_WHAT TO DO:_ The word "APERTURE" occurs in some lines of the data. Return each such line.

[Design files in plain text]
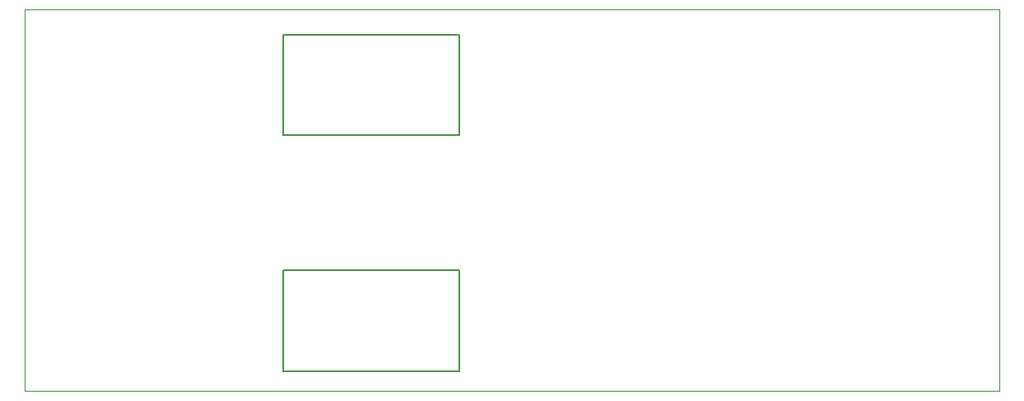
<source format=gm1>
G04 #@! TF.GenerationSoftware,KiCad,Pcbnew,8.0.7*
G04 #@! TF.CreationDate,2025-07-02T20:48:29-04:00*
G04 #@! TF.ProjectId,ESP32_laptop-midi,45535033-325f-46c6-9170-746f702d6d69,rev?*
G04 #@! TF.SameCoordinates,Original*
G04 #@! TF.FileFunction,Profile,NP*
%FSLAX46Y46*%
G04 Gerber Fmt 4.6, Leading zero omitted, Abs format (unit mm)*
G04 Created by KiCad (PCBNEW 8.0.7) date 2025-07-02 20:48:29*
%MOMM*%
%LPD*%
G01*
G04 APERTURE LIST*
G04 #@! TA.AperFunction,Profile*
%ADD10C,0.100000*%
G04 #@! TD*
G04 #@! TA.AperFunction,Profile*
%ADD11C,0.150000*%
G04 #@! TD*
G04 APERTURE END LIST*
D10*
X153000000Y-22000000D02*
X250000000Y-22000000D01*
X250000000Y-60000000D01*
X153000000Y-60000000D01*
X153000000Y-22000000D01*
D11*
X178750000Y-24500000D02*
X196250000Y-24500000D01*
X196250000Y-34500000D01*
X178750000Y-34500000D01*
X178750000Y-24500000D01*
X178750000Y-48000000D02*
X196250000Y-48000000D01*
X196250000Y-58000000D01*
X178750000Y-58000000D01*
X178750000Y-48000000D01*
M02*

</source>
* * *
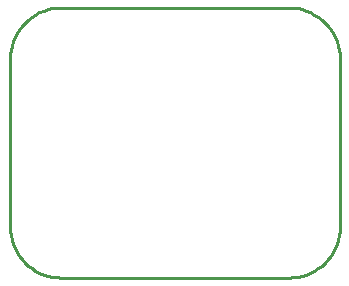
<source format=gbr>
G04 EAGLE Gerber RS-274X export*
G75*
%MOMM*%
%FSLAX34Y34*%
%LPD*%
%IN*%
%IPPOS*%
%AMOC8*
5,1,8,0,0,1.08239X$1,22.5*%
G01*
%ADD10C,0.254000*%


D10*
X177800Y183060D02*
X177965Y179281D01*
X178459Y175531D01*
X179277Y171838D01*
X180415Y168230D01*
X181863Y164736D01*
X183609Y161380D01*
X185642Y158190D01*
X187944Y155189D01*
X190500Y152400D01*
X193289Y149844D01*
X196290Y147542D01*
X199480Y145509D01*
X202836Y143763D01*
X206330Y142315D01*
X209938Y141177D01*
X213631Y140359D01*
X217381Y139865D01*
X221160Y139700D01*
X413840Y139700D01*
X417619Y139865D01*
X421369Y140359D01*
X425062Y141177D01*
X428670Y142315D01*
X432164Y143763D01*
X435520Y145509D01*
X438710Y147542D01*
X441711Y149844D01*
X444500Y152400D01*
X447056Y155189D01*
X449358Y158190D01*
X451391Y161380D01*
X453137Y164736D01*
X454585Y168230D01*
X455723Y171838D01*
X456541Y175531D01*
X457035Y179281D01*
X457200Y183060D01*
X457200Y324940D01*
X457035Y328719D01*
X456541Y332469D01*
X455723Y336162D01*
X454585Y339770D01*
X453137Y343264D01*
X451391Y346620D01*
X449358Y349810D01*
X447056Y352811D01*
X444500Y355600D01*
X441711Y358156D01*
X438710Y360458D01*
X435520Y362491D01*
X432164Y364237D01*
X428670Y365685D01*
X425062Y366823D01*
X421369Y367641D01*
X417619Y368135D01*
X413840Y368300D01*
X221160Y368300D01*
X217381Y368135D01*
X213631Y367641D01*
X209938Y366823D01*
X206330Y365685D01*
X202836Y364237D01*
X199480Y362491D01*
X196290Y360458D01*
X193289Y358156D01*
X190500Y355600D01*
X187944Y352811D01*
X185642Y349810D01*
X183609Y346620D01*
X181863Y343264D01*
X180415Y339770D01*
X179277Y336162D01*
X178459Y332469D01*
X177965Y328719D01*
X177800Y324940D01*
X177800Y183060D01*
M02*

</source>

_RESPONSE:_
G04 APERTURE LIST*
G04 APERTURE END LIST*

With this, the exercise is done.